Folgendes grundsätzliches Problem steht im Raum. Kein großes Auktionsportal bietet den Nutzern die Möglichkeit der freien Kontowahl zwischen Käufer und Verkäuferaccount, soll heißen, Gebühren werden über das selbe Konto gebucht, über das auch die Auktionsverkäufe abgewickelt werden.

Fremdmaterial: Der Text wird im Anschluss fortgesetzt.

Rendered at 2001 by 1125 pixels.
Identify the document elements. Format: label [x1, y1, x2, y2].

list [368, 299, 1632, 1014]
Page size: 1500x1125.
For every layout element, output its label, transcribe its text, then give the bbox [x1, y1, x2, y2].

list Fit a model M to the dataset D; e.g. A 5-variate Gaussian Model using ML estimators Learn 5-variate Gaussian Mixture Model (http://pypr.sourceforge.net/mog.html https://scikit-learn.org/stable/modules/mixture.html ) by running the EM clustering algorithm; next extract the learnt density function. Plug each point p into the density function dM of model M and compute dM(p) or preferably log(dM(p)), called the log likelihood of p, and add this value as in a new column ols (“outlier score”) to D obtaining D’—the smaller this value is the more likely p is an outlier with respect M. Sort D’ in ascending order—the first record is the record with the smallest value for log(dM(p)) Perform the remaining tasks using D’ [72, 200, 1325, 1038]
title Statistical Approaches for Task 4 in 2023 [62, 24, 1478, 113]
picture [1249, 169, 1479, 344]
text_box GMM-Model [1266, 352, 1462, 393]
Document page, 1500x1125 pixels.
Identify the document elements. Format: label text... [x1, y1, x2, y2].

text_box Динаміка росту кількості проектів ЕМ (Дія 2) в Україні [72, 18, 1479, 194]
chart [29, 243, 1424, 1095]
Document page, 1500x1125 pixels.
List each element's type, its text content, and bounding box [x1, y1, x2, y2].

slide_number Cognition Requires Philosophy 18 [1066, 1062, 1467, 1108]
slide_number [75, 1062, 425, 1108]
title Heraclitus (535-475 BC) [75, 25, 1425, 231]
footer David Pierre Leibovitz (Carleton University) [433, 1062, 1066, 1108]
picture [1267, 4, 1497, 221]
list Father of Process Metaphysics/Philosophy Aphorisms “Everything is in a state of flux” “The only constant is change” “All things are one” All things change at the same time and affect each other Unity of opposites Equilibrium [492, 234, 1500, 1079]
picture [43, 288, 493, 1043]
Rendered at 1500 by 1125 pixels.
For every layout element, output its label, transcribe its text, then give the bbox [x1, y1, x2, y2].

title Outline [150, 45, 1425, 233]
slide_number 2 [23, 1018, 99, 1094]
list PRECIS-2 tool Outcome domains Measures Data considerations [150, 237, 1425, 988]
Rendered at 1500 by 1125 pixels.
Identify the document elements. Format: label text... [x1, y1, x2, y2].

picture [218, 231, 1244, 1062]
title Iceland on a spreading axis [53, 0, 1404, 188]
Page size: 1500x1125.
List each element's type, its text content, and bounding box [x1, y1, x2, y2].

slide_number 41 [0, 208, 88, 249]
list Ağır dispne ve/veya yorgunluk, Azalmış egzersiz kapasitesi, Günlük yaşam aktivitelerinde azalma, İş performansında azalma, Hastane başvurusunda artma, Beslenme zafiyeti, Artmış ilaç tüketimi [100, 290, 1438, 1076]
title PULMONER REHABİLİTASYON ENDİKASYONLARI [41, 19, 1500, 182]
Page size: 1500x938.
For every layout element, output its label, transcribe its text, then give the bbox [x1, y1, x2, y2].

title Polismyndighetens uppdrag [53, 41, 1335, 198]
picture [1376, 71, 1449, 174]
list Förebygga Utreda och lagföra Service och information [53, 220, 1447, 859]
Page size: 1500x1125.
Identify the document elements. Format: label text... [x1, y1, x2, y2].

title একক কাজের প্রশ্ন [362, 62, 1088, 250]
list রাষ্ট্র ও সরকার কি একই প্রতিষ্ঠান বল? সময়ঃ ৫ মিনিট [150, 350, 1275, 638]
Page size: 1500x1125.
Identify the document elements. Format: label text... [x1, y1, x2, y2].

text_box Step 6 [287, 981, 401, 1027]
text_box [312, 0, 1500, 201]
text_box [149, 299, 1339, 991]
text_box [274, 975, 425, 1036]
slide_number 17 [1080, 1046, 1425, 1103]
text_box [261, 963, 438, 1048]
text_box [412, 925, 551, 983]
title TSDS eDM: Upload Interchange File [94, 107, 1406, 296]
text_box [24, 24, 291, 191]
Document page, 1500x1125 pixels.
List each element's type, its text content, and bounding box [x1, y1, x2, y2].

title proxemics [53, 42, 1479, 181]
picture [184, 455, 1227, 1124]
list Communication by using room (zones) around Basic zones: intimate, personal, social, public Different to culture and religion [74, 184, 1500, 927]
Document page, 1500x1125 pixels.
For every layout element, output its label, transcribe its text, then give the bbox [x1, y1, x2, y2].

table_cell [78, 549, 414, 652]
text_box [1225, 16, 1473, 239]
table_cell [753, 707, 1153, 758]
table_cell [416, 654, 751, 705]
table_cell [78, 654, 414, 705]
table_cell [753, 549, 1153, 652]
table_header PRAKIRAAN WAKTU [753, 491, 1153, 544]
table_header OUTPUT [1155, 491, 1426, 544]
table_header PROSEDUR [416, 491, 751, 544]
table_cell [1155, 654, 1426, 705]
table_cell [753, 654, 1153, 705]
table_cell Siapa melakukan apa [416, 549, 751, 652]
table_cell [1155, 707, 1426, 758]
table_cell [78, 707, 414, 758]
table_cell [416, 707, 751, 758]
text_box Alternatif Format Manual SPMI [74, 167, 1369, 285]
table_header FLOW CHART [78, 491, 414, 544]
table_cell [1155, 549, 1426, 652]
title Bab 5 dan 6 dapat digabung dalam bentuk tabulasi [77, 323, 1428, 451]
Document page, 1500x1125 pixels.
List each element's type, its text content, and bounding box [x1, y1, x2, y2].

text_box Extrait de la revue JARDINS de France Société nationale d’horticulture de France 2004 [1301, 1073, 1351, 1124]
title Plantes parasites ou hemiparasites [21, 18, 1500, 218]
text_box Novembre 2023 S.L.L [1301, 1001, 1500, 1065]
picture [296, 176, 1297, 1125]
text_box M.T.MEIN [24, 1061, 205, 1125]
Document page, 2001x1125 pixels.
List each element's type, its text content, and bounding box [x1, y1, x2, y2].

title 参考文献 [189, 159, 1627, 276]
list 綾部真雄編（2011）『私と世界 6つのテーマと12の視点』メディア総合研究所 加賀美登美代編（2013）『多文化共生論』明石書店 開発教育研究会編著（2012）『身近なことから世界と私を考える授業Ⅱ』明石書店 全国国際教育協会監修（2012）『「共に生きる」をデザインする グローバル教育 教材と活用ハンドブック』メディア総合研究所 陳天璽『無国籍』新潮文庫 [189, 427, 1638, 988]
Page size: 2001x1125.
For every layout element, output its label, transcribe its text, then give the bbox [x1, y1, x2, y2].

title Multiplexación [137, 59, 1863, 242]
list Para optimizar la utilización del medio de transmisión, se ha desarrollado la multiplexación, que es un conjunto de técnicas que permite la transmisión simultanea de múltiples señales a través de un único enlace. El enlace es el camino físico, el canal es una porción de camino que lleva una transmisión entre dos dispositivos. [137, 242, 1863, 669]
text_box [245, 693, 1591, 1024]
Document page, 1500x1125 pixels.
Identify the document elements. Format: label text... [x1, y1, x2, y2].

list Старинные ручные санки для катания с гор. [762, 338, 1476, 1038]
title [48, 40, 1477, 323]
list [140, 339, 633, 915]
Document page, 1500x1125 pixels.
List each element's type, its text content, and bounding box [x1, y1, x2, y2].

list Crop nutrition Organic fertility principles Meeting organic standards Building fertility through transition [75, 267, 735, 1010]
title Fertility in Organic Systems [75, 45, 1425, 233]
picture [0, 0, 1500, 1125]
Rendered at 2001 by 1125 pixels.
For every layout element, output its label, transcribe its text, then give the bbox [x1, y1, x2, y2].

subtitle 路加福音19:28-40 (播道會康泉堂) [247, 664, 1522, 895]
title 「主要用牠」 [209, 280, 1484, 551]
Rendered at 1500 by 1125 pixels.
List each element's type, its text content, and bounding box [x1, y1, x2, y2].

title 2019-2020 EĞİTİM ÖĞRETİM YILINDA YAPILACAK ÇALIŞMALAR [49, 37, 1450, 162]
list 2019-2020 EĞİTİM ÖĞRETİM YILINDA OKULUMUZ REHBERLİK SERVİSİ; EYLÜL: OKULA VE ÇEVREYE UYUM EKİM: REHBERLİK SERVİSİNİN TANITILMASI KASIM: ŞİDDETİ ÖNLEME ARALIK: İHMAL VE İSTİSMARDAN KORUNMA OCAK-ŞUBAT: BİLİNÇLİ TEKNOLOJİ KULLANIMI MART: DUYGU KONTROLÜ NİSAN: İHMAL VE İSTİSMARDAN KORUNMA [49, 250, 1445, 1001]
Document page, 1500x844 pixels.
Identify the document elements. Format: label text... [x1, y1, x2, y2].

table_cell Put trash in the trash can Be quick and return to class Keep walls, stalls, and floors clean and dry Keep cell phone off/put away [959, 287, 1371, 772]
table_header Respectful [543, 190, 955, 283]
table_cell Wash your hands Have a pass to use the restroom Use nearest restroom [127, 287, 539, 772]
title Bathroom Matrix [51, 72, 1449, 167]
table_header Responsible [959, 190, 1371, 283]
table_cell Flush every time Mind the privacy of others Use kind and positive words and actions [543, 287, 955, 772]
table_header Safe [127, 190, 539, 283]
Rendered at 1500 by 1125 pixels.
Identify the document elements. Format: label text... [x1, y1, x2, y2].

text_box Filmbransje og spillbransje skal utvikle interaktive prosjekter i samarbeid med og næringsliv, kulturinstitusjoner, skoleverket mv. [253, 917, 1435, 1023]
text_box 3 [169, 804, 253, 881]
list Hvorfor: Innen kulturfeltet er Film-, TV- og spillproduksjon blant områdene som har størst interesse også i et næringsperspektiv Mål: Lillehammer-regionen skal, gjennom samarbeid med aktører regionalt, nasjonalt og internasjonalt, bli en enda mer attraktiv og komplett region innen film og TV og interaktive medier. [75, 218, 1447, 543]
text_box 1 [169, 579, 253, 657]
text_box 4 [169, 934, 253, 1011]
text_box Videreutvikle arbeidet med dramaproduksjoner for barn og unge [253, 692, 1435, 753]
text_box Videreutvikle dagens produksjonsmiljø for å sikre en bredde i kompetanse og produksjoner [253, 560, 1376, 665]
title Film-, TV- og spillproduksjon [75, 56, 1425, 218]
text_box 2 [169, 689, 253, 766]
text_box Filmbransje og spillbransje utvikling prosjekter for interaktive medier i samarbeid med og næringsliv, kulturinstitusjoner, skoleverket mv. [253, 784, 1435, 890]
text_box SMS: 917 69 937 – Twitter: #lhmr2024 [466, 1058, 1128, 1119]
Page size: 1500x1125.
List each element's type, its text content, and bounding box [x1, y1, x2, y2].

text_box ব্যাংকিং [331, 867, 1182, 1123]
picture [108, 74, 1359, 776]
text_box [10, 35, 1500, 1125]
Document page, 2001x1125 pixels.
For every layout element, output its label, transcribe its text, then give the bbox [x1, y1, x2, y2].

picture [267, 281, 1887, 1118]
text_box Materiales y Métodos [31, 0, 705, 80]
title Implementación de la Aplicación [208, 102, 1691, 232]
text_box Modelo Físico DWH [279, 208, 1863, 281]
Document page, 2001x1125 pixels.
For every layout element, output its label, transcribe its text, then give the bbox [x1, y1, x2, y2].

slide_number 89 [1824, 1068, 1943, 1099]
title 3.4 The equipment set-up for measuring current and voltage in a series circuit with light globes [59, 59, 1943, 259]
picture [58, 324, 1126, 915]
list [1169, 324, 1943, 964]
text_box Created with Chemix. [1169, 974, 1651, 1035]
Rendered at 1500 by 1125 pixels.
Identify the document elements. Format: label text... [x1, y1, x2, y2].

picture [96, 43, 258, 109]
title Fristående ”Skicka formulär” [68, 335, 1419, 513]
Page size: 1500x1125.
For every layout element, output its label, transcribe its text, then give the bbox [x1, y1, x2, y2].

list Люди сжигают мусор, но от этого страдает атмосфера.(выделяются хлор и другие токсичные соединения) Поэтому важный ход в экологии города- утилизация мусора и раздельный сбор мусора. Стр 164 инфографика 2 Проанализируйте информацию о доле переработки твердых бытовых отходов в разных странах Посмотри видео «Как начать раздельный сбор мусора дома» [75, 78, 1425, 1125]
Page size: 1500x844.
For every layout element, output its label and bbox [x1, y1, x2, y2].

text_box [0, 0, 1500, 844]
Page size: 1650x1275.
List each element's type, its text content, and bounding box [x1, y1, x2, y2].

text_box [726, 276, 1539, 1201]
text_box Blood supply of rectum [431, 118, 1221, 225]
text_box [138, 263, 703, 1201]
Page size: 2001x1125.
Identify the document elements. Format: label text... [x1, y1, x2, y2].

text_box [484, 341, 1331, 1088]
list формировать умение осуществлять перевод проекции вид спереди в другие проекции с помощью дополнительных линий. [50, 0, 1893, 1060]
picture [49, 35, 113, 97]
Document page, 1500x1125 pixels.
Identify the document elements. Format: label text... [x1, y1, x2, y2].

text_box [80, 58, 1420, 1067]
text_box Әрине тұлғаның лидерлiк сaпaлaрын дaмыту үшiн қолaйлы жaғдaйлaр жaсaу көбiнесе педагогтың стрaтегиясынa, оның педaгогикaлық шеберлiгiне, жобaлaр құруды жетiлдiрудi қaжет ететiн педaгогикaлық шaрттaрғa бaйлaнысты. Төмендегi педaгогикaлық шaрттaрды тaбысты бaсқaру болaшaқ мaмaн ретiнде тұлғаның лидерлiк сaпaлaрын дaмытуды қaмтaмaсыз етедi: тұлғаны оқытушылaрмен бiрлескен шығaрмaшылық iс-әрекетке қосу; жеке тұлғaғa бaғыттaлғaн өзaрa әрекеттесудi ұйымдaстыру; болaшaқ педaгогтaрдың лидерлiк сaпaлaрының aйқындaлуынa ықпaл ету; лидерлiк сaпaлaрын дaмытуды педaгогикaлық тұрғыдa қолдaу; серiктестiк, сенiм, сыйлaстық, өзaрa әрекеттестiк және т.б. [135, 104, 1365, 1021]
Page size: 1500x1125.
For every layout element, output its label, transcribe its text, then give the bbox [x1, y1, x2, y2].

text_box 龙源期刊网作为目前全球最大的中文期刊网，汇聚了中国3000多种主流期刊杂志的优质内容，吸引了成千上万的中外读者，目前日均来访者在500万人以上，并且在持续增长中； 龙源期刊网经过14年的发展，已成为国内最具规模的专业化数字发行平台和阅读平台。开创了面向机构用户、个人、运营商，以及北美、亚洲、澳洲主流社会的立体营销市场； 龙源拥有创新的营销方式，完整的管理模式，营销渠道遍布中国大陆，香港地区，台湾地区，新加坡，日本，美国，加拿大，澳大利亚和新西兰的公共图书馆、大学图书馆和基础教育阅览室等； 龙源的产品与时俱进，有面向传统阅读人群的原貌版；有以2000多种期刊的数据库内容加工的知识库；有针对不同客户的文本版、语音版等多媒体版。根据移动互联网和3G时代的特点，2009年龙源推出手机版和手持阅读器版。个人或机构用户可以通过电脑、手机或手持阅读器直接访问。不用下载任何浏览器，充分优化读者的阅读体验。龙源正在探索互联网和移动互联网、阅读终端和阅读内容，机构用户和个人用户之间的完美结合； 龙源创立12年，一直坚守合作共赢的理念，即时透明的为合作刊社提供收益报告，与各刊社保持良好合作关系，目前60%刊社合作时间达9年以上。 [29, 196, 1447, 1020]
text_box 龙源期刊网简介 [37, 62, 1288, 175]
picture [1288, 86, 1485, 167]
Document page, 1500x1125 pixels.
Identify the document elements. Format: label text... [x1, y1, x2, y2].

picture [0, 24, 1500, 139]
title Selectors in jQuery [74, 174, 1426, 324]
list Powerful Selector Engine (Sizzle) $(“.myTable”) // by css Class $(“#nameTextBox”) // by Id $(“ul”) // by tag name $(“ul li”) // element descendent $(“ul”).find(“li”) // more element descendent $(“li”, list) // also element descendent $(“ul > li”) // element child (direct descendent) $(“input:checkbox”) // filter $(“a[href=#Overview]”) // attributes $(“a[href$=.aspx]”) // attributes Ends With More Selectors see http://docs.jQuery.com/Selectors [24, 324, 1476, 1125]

Für Bezieher von Sozialleistungen ergibt sich hierdurch eine besondere Problematik, da deren Konten staatlich überwacht werden und sie bei einer Guthabenbuchung jedesmal in den Verdacht geraten, unerlaubte Nebeneinkünfte zu haben. Dieser Verdacht führt nahezu immer zu einem sofortigen Einfrieren sämtlicher Sozialleistungen, mit fatalen Folgen, denn auch Miet- und Krankenkassenkosten sind davon betroffen.
Nun wäre es ein einfaches Personal in diesen Auktionsportalen anzuweisen, manuelle Änderung der Kontoführung durchzuführen, dies wird aber zumeist abgelehnt (selbst schon erlebt).
Frage : Ist es zulässig das ein Onlineauktionshaus eine explicite Kontoführung vorschreiben kann, oder widerspricht dies nicht der „Gewerbefreiheit“.
Im Ladengeschäft muß ich ja auch nicht mein Geld abzählen weil der Verkäufer kein Wechselgeld bereit halten will.
Ciao
Wolfgang
Hallo,
Kontowahl zwischen Käufer und Verkäuferaccount, soll heißen,
Gebühren werden über das selbe Konto gebucht, über das auch
die Auktionsverkäufe abgewickelt werden.
Ich nutze zwei große Auktionshäuser, sehe aber nicht, wo das Problem liegt.
Die Gebühren haben doch mit den Auktionen nichts zu tun. Welche Kontoverbindung man einem Käufer angibt steht einem doch völlig frei und von welchem Konto die gekaufte Ware bezahlt wird, wird einem Verkäufer auch egal sein, so lange er sein Geld bekommt.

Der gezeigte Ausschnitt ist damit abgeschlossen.